* [WHAT THIS TASK INVOLVES] Below are some records. Return exactly the lines from the one containing "X106288000Y-75438000D03*" through the one containing "X108127000Y-88646000D03*", both included, and only those.

* [DATA FOR PROCESSING]
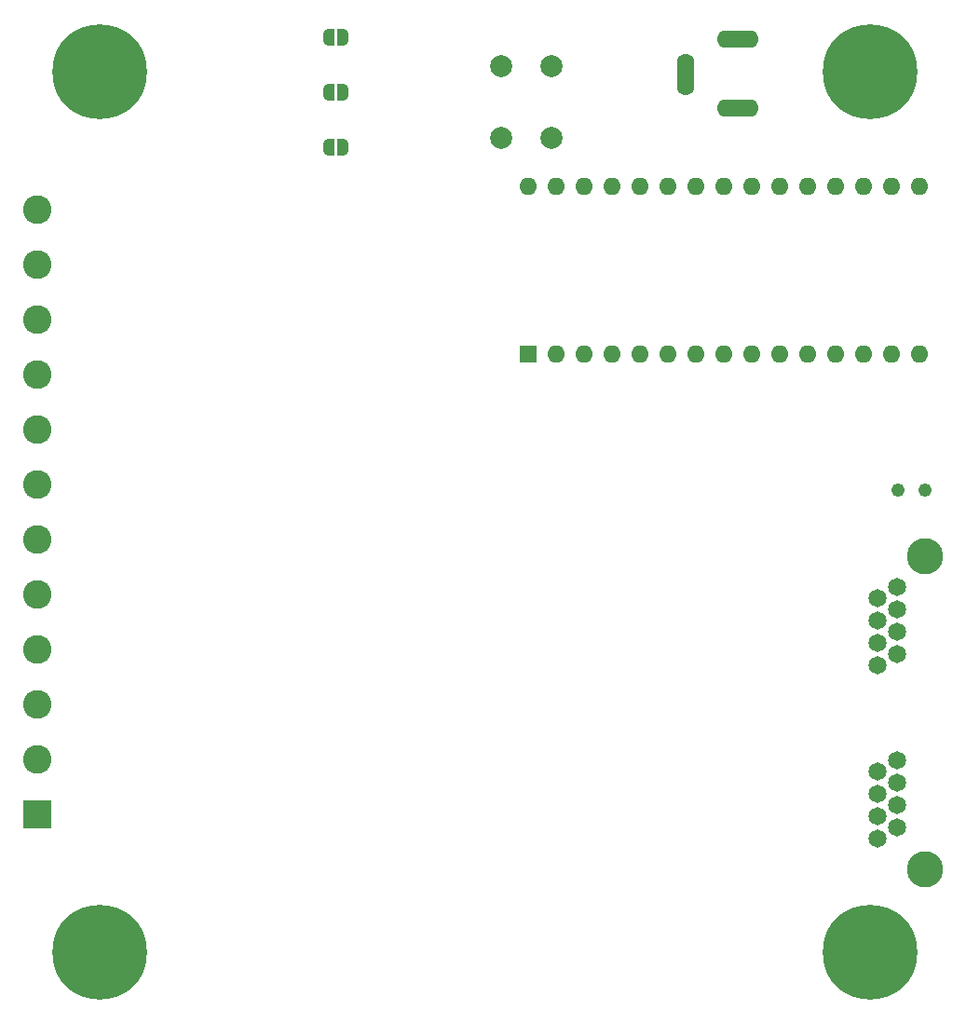
<source format=gbr>
%TF.GenerationSoftware,KiCad,Pcbnew,8.0.6*%
%TF.CreationDate,2024-12-06T15:31:51-05:00*%
%TF.ProjectId,LCC_Booster,4c43435f-426f-46f7-9374-65722e6b6963,5*%
%TF.SameCoordinates,Original*%
%TF.FileFunction,Soldermask,Bot*%
%TF.FilePolarity,Negative*%
%FSLAX46Y46*%
G04 Gerber Fmt 4.6, Leading zero omitted, Abs format (unit mm)*
G04 Created by KiCad (PCBNEW 8.0.6) date 2024-12-06 15:31:51*
%MOMM*%
%LPD*%
G01*
G04 APERTURE LIST*
G04 Aperture macros list*
%AMFreePoly0*
4,1,19,0.500000,-0.750000,0.000000,-0.750000,0.000000,-0.744911,-0.071157,-0.744911,-0.207708,-0.704816,-0.327430,-0.627875,-0.420627,-0.520320,-0.479746,-0.390866,-0.500000,-0.250000,-0.500000,0.250000,-0.479746,0.390866,-0.420627,0.520320,-0.327430,0.627875,-0.207708,0.704816,-0.071157,0.744911,0.000000,0.744911,0.000000,0.750000,0.500000,0.750000,0.500000,-0.750000,0.500000,-0.750000,
$1*%
%AMFreePoly1*
4,1,19,0.000000,0.744911,0.071157,0.744911,0.207708,0.704816,0.327430,0.627875,0.420627,0.520320,0.479746,0.390866,0.500000,0.250000,0.500000,-0.250000,0.479746,-0.390866,0.420627,-0.520320,0.327430,-0.627875,0.207708,-0.704816,0.071157,-0.744911,0.000000,-0.744911,0.000000,-0.750000,-0.500000,-0.750000,-0.500000,0.750000,0.000000,0.750000,0.000000,0.744911,0.000000,0.744911,
$1*%
G04 Aperture macros list end*
%ADD10C,0.900000*%
%ADD11C,8.600000*%
%ADD12C,2.000000*%
%ADD13C,3.300000*%
%ADD14C,1.652000*%
%ADD15C,1.234000*%
%ADD16R,1.600000X1.600000*%
%ADD17O,1.600000X1.600000*%
%ADD18O,3.804000X1.604000*%
%ADD19O,1.604000X3.804000*%
%ADD20R,2.600000X2.600000*%
%ADD21C,2.600000*%
%ADD22FreePoly0,0.000000*%
%ADD23FreePoly1,0.000000*%
G04 APERTURE END LIST*
D10*
%TO.C,H3*%
X96775000Y-110000000D03*
X97719581Y-107719581D03*
X97719581Y-112280419D03*
X100000000Y-106775000D03*
D11*
X100000000Y-110000000D03*
D10*
X100000000Y-113225000D03*
X102280419Y-107719581D03*
X102280419Y-112280419D03*
X103225000Y-110000000D03*
%TD*%
%TO.C,H1*%
X26775000Y-30000000D03*
X27719581Y-27719581D03*
X27719581Y-32280419D03*
X30000000Y-26775000D03*
D11*
X30000000Y-30000000D03*
D10*
X30000000Y-33225000D03*
X32280419Y-27719581D03*
X32280419Y-32280419D03*
X33225000Y-30000000D03*
%TD*%
%TO.C,H4*%
X26775000Y-110000000D03*
X27719581Y-107719581D03*
X27719581Y-112280419D03*
X30000000Y-106775000D03*
D11*
X30000000Y-110000000D03*
D10*
X30000000Y-113225000D03*
X32280419Y-107719581D03*
X32280419Y-112280419D03*
X33225000Y-110000000D03*
%TD*%
%TO.C,H2*%
X96775000Y-30000000D03*
X97719581Y-27719581D03*
X97719581Y-32280419D03*
X100000000Y-26775000D03*
D11*
X100000000Y-30000000D03*
D10*
X100000000Y-33225000D03*
X102280419Y-27719581D03*
X102280419Y-32280419D03*
X103225000Y-30000000D03*
%TD*%
D12*
%TO.C,SW1*%
X66500000Y-36000000D03*
X66500000Y-29500000D03*
X71000000Y-36000000D03*
X71000000Y-29500000D03*
%TD*%
D13*
%TO.C,J3*%
X105000000Y-102475000D03*
X105000000Y-74025000D03*
D14*
X102460000Y-92573000D03*
X100680000Y-93589000D03*
X102460000Y-94605000D03*
X100680000Y-95621000D03*
X102460000Y-96637000D03*
X100680000Y-97653000D03*
X102460000Y-98669000D03*
X100680000Y-99685000D03*
X102460000Y-76823000D03*
X100680000Y-77839000D03*
X102460000Y-78855000D03*
X100680000Y-79871000D03*
X102460000Y-80887000D03*
X100680000Y-81903000D03*
X102460000Y-82919000D03*
X100680000Y-83935000D03*
%TD*%
D15*
%TO.C,Y1*%
X105000000Y-68018861D03*
X102500000Y-68018861D03*
%TD*%
D16*
%TO.C,A1*%
X68950000Y-55610000D03*
D17*
X71490000Y-55610000D03*
X74030000Y-55610000D03*
X76570000Y-55610000D03*
X79110000Y-55610000D03*
X81650000Y-55610000D03*
X84190000Y-55610000D03*
X86730000Y-55610000D03*
X89270000Y-55610000D03*
X91810000Y-55610000D03*
X94350000Y-55610000D03*
X96890000Y-55610000D03*
X99430000Y-55610000D03*
X101970000Y-55610000D03*
X104510000Y-55610000D03*
X104510000Y-40370000D03*
X101970000Y-40370000D03*
X99430000Y-40370000D03*
X96890000Y-40370000D03*
X94350000Y-40370000D03*
X91810000Y-40370000D03*
X89270000Y-40370000D03*
X86730000Y-40370000D03*
X84190000Y-40370000D03*
X81650000Y-40370000D03*
X79110000Y-40370000D03*
X76570000Y-40370000D03*
X74030000Y-40370000D03*
X71490000Y-40370000D03*
X68950000Y-40370000D03*
%TD*%
D18*
%TO.C,J2*%
X88000000Y-33250000D03*
X88000000Y-27000000D03*
D19*
X83200000Y-30250000D03*
%TD*%
D20*
%TO.C,J1*%
X24305000Y-97500000D03*
D21*
X24305000Y-92500000D03*
X24305000Y-87500000D03*
X24305000Y-82500000D03*
X24305000Y-77500000D03*
X24305000Y-72500000D03*
X24305000Y-67500000D03*
X24305000Y-62500000D03*
X24305000Y-57500000D03*
X24305000Y-52500000D03*
X24305000Y-47500000D03*
X24305000Y-42500000D03*
%TD*%
D22*
%TO.C,JP3*%
X50791583Y-36831087D03*
D23*
X52091583Y-36831087D03*
%TD*%
D22*
%TO.C,JP4*%
X50791583Y-31831087D03*
D23*
X52091583Y-31831087D03*
%TD*%
D22*
%TO.C,JP5*%
X50791583Y-26831087D03*
D23*
X52091583Y-26831087D03*
%TD*%
M02*

</source>
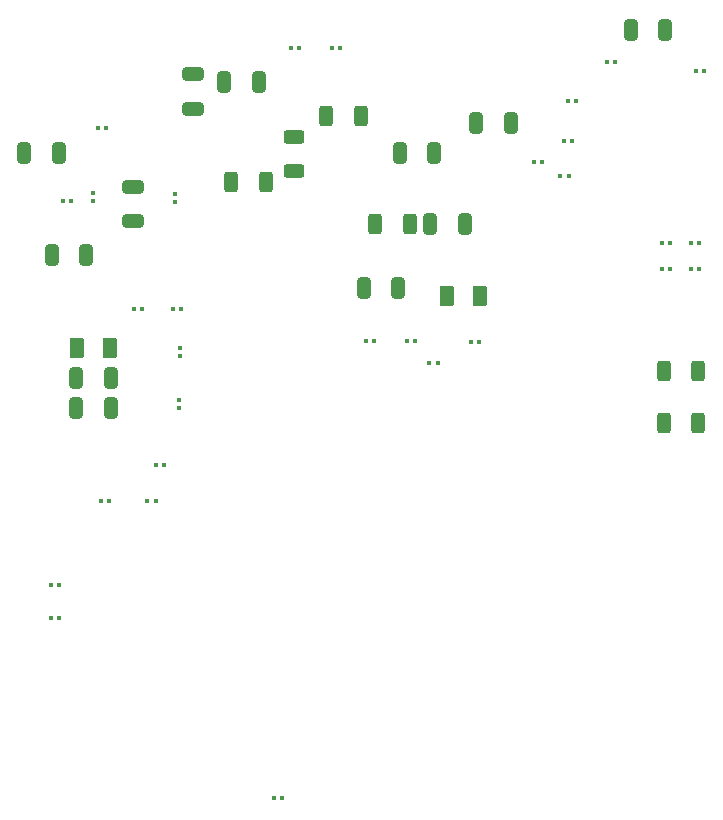
<source format=gbp>
G04 #@! TF.GenerationSoftware,KiCad,Pcbnew,8.0.7*
G04 #@! TF.CreationDate,2025-01-26T00:40:11-05:00*
G04 #@! TF.ProjectId,shadow,73686164-6f77-42e6-9b69-6361645f7063,rev?*
G04 #@! TF.SameCoordinates,Original*
G04 #@! TF.FileFunction,Paste,Bot*
G04 #@! TF.FilePolarity,Positive*
%FSLAX46Y46*%
G04 Gerber Fmt 4.6, Leading zero omitted, Abs format (unit mm)*
G04 Created by KiCad (PCBNEW 8.0.7) date 2025-01-26 00:40:11*
%MOMM*%
%LPD*%
G01*
G04 APERTURE LIST*
G04 Aperture macros list*
%AMRoundRect*
0 Rectangle with rounded corners*
0 $1 Rounding radius*
0 $2 $3 $4 $5 $6 $7 $8 $9 X,Y pos of 4 corners*
0 Add a 4 corners polygon primitive as box body*
4,1,4,$2,$3,$4,$5,$6,$7,$8,$9,$2,$3,0*
0 Add four circle primitives for the rounded corners*
1,1,$1+$1,$2,$3*
1,1,$1+$1,$4,$5*
1,1,$1+$1,$6,$7*
1,1,$1+$1,$8,$9*
0 Add four rect primitives between the rounded corners*
20,1,$1+$1,$2,$3,$4,$5,0*
20,1,$1+$1,$4,$5,$6,$7,0*
20,1,$1+$1,$6,$7,$8,$9,0*
20,1,$1+$1,$8,$9,$2,$3,0*%
G04 Aperture macros list end*
%ADD10RoundRect,0.079500X-0.079500X-0.100500X0.079500X-0.100500X0.079500X0.100500X-0.079500X0.100500X0*%
%ADD11RoundRect,0.250000X-0.375000X-0.625000X0.375000X-0.625000X0.375000X0.625000X-0.375000X0.625000X0*%
%ADD12RoundRect,0.250000X0.325000X0.650000X-0.325000X0.650000X-0.325000X-0.650000X0.325000X-0.650000X0*%
%ADD13RoundRect,0.079500X0.079500X0.100500X-0.079500X0.100500X-0.079500X-0.100500X0.079500X-0.100500X0*%
%ADD14RoundRect,0.079500X-0.100500X0.079500X-0.100500X-0.079500X0.100500X-0.079500X0.100500X0.079500X0*%
%ADD15RoundRect,0.250000X0.312500X0.625000X-0.312500X0.625000X-0.312500X-0.625000X0.312500X-0.625000X0*%
%ADD16RoundRect,0.250000X-0.312500X-0.625000X0.312500X-0.625000X0.312500X0.625000X-0.312500X0.625000X0*%
%ADD17RoundRect,0.250000X0.625000X-0.312500X0.625000X0.312500X-0.625000X0.312500X-0.625000X-0.312500X0*%
%ADD18RoundRect,0.250000X0.650000X-0.325000X0.650000X0.325000X-0.650000X0.325000X-0.650000X-0.325000X0*%
%ADD19RoundRect,0.079500X0.100500X-0.079500X0.100500X0.079500X-0.100500X0.079500X-0.100500X-0.079500X0*%
G04 APERTURE END LIST*
D10*
X105598000Y-75438000D03*
X106288000Y-75438000D03*
D11*
X100736000Y-78740000D03*
X103536000Y-78740000D03*
D12*
X127992000Y-73660000D03*
X125042000Y-73660000D03*
D13*
X142701000Y-61214000D03*
X142011000Y-61214000D03*
X100283000Y-66294000D03*
X99593000Y-66294000D03*
D12*
X99239600Y-62230000D03*
X96289600Y-62230000D03*
D10*
X128712000Y-78105000D03*
X129402000Y-78105000D03*
D14*
X109372000Y-83130000D03*
X109372000Y-83820000D03*
D13*
X99267000Y-98806000D03*
X98577000Y-98806000D03*
D12*
X103657000Y-83820000D03*
X100707000Y-83820000D03*
D13*
X99242000Y-101600000D03*
X98552000Y-101600000D03*
X123052000Y-53340000D03*
X122362000Y-53340000D03*
D11*
X132102000Y-74295000D03*
X134902000Y-74295000D03*
D12*
X150598000Y-51816000D03*
X147648000Y-51816000D03*
D13*
X119587000Y-53340000D03*
X118897000Y-53340000D03*
D15*
X153379500Y-80645000D03*
X150454500Y-80645000D03*
D13*
X153471000Y-69850000D03*
X152781000Y-69850000D03*
X142392000Y-64135000D03*
X141702000Y-64135000D03*
X103494000Y-91694000D03*
X102804000Y-91694000D03*
X150992000Y-69845000D03*
X150302000Y-69845000D03*
D12*
X101576000Y-70866000D03*
X98626000Y-70866000D03*
X116152000Y-56220000D03*
X113202000Y-56220000D03*
D15*
X153379500Y-85090000D03*
X150454500Y-85090000D03*
D13*
X108127000Y-88646000D03*
X107437000Y-88646000D03*
D16*
X121879500Y-59055000D03*
X124804500Y-59055000D03*
D13*
X150987000Y-72009000D03*
X150297000Y-72009000D03*
D12*
X131040000Y-62230000D03*
X128090000Y-62230000D03*
D13*
X118110000Y-116840000D03*
X117420000Y-116840000D03*
D12*
X103657000Y-81280000D03*
X100707000Y-81280000D03*
X137517000Y-59690000D03*
X134567000Y-59690000D03*
D15*
X128930000Y-68199000D03*
X126005000Y-68199000D03*
D10*
X134137000Y-78232000D03*
X134827000Y-78232000D03*
D16*
X113828100Y-64617600D03*
X116753100Y-64617600D03*
D14*
X109057000Y-65695000D03*
X109057000Y-66385000D03*
D13*
X143027000Y-57785000D03*
X142337000Y-57785000D03*
D12*
X133641500Y-68199000D03*
X130691500Y-68199000D03*
D17*
X119126000Y-63754000D03*
X119126000Y-60829000D03*
D18*
X110607300Y-58474400D03*
X110607300Y-55524400D03*
D10*
X130617000Y-80010000D03*
X131307000Y-80010000D03*
X108875000Y-75438000D03*
X109565000Y-75438000D03*
D13*
X125912000Y-78105000D03*
X125222000Y-78105000D03*
X146329000Y-54483000D03*
X145639000Y-54483000D03*
D18*
X105537000Y-67997600D03*
X105537000Y-65047600D03*
D13*
X107426000Y-91694000D03*
X106736000Y-91694000D03*
D14*
X109499000Y-78715000D03*
X109499000Y-79405000D03*
D19*
X102133000Y-66294000D03*
X102133000Y-65604000D03*
D13*
X140161000Y-62992000D03*
X139471000Y-62992000D03*
X153852000Y-55245000D03*
X153162000Y-55245000D03*
X103225600Y-60071000D03*
X102535600Y-60071000D03*
X153446000Y-72009000D03*
X152756000Y-72009000D03*
M02*

</source>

* [ANSWER TO THE PROBLEM]
X106288000Y-75438000D03*
D11*
X100736000Y-78740000D03*
X103536000Y-78740000D03*
D12*
X127992000Y-73660000D03*
X125042000Y-73660000D03*
D13*
X142701000Y-61214000D03*
X142011000Y-61214000D03*
X100283000Y-66294000D03*
X99593000Y-66294000D03*
D12*
X99239600Y-62230000D03*
X96289600Y-62230000D03*
D10*
X128712000Y-78105000D03*
X129402000Y-78105000D03*
D14*
X109372000Y-83130000D03*
X109372000Y-83820000D03*
D13*
X99267000Y-98806000D03*
X98577000Y-98806000D03*
D12*
X103657000Y-83820000D03*
X100707000Y-83820000D03*
D13*
X99242000Y-101600000D03*
X98552000Y-101600000D03*
X123052000Y-53340000D03*
X122362000Y-53340000D03*
D11*
X132102000Y-74295000D03*
X134902000Y-74295000D03*
D12*
X150598000Y-51816000D03*
X147648000Y-51816000D03*
D13*
X119587000Y-53340000D03*
X118897000Y-53340000D03*
D15*
X153379500Y-80645000D03*
X150454500Y-80645000D03*
D13*
X153471000Y-69850000D03*
X152781000Y-69850000D03*
X142392000Y-64135000D03*
X141702000Y-64135000D03*
X103494000Y-91694000D03*
X102804000Y-91694000D03*
X150992000Y-69845000D03*
X150302000Y-69845000D03*
D12*
X101576000Y-70866000D03*
X98626000Y-70866000D03*
X116152000Y-56220000D03*
X113202000Y-56220000D03*
D15*
X153379500Y-85090000D03*
X150454500Y-85090000D03*
D13*
X108127000Y-88646000D03*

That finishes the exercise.